H.R. 1412 reduces the share on-the-job (OTJ) employers must pay of the full wage paid to veterans in on-the-job training programs from 85 percent to 75 percent for a four year period beginning one year after date of enactment. Section 3 directs the Secretary to enter into agreements with other Federal departments and agencies to establish OTJ training programs for veterans, and Section 4 extends the cap on non-service-connected pension payments for an additional two months by changing the sunset date from November 30, 2016 to December 31, 2016.
In 1967, Congress passed the Veterans’ Pension and Readjustment Assistance Act of 1967, which established a program for on-the-job and apprentice training programs for veterans. The law set a requirement that employers must eventually pay 85 percent of the full wage for each job, while the VA would cover the rest.
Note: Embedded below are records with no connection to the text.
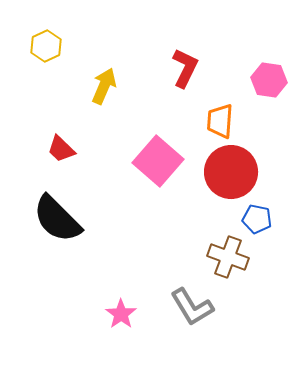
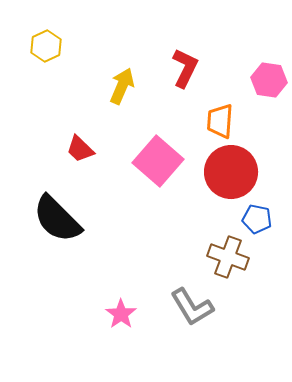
yellow arrow: moved 18 px right
red trapezoid: moved 19 px right
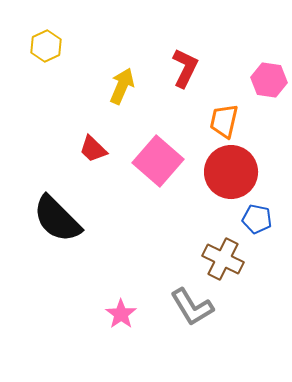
orange trapezoid: moved 4 px right; rotated 9 degrees clockwise
red trapezoid: moved 13 px right
brown cross: moved 5 px left, 2 px down; rotated 6 degrees clockwise
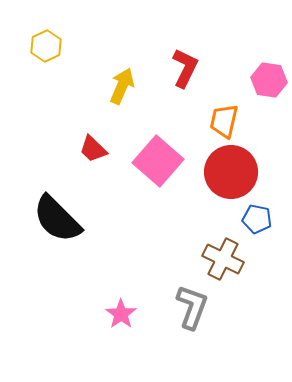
gray L-shape: rotated 129 degrees counterclockwise
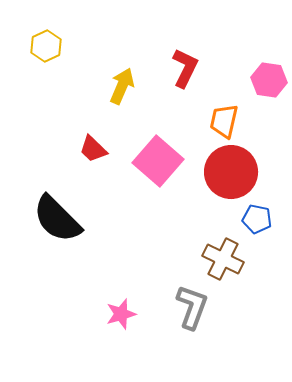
pink star: rotated 20 degrees clockwise
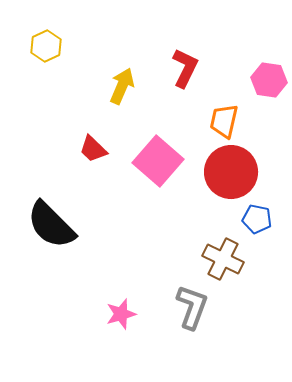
black semicircle: moved 6 px left, 6 px down
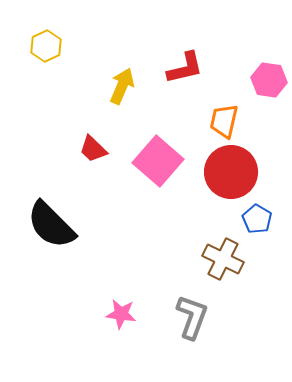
red L-shape: rotated 51 degrees clockwise
blue pentagon: rotated 20 degrees clockwise
gray L-shape: moved 10 px down
pink star: rotated 24 degrees clockwise
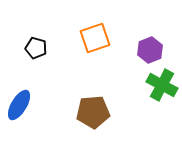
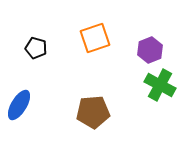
green cross: moved 2 px left
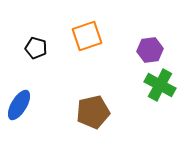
orange square: moved 8 px left, 2 px up
purple hexagon: rotated 15 degrees clockwise
brown pentagon: rotated 8 degrees counterclockwise
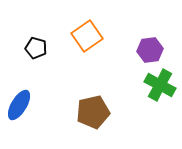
orange square: rotated 16 degrees counterclockwise
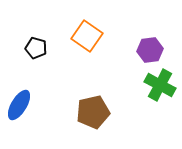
orange square: rotated 20 degrees counterclockwise
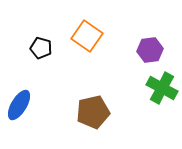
black pentagon: moved 5 px right
green cross: moved 2 px right, 3 px down
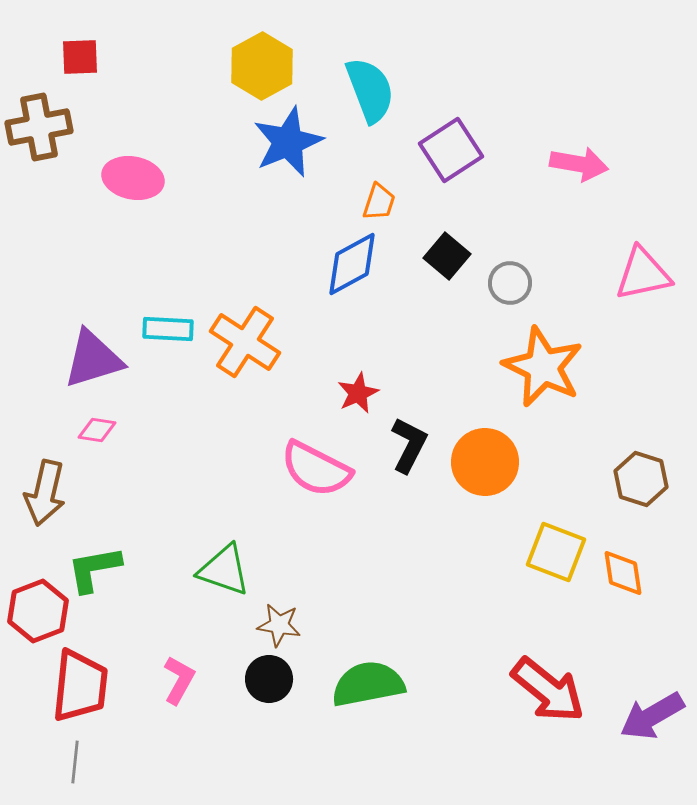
This requirement has limited the number of on-the-job training positions available to veterans. According to the Committee on Veterans Affairs, “representatives from State Approving Agencies relayed to the Committee that employers were reluctant to offer OJT programs because of the final 85 percent training wage requirement and suggested that if the percentage was lowered more employers would offer OJT opportunities for veterans.”
H.R. 1412 expands the availability of these positions by lowering the percent required of employers to 75 percent for a four year period beginning one year after enactment. To pay for the increase in the Department’s share, the bill also extends the cap on non-service-connected pensions for one month.
CBO estimates that H.R. 1412 would, “decrease direct spending by $14 million over the 2014-2018 period and by $12 million over the 2014-2023 period. Because the bill would affect direct spending, pay-as-you-go procedures apply.”